TASK DETAILS: Starting at the line that contains "For every layout", return every line through the end of the entries below, exactly and with nothing else.

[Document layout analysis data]
+---+

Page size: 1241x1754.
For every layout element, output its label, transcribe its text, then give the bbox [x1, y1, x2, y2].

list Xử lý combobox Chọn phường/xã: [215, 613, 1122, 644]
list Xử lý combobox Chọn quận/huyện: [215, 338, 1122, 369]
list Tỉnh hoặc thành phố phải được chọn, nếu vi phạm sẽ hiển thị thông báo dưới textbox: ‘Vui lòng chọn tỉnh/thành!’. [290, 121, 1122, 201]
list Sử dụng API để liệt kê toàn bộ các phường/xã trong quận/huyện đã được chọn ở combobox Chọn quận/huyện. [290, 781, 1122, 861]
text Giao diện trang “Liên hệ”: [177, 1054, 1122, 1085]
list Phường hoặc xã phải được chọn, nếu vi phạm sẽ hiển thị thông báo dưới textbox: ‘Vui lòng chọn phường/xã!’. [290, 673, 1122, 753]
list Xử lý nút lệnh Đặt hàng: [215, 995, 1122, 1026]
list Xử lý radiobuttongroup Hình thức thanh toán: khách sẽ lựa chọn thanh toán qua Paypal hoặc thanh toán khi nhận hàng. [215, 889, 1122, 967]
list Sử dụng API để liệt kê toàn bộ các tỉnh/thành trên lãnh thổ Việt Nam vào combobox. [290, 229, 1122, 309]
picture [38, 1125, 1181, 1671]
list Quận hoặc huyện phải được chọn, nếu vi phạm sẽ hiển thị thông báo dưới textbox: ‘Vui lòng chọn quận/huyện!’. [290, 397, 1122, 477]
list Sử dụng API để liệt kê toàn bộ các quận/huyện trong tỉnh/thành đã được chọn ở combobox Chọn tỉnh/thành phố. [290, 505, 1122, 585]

+---+

TASK RESULT:
For every layout element, output its label, transcribe its text, then give the bbox [x1, y1, x2, y2].

list Xử lý combobox Chọn phường/xã: [215, 613, 1122, 644]
list Xử lý combobox Chọn quận/huyện: [215, 338, 1122, 369]
list Tỉnh hoặc thành phố phải được chọn, nếu vi phạm sẽ hiển thị thông báo dưới textbox: ‘Vui lòng chọn tỉnh/thành!’. [290, 121, 1122, 201]
list Sử dụng API để liệt kê toàn bộ các phường/xã trong quận/huyện đã được chọn ở combobox Chọn quận/huyện. [290, 781, 1122, 861]
text Giao diện trang “Liên hệ”: [177, 1054, 1122, 1085]
list Phường hoặc xã phải được chọn, nếu vi phạm sẽ hiển thị thông báo dưới textbox: ‘Vui lòng chọn phường/xã!’. [290, 673, 1122, 753]
list Xử lý nút lệnh Đặt hàng: [215, 995, 1122, 1026]
list Xử lý radiobuttongroup Hình thức thanh toán: khách sẽ lựa chọn thanh toán qua Paypal hoặc thanh toán khi nhận hàng. [215, 889, 1122, 967]
list Sử dụng API để liệt kê toàn bộ các tỉnh/thành trên lãnh thổ Việt Nam vào combobox. [290, 229, 1122, 309]
picture [38, 1125, 1181, 1671]
list Quận hoặc huyện phải được chọn, nếu vi phạm sẽ hiển thị thông báo dưới textbox: ‘Vui lòng chọn quận/huyện!’. [290, 397, 1122, 477]
list Sử dụng API để liệt kê toàn bộ các quận/huyện trong tỉnh/thành đã được chọn ở combobox Chọn tỉnh/thành phố. [290, 505, 1122, 585]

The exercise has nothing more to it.